TO DO: Update the data from its beginning through the line containing "non-oil sectors, contributes" by changing "robust" to "strong" and keeping everything else the same. Leave the pictures out of your answer.
*** Opening of RECORDS SHOWN ***
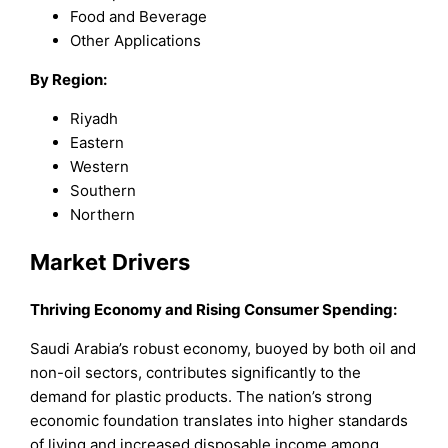
Food and Beverage
Other Applications
By Region:
Riyadh
Eastern
Western
Southern
Northern
Market Drivers
Thriving Economy and Rising Consumer Spending:
Saudi Arabia’s robust economy, buoyed by both oil and
non-oil sectors, contributes significantly to the
demand for plastic products. The nation’s strong
economic foundation translates into higher standards
of living and increased disposable income among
*** Close of RECORDS SHOWN ***
THE ANSWER:
Food and Beverage
Other Applications
By Region:
Riyadh
Eastern
Western
Southern
Northern
Market Drivers
Thriving Economy and Rising Consumer Spending:
Saudi Arabia’s strong economy, buoyed by both oil and
non-oil sectors, contributes significantly to the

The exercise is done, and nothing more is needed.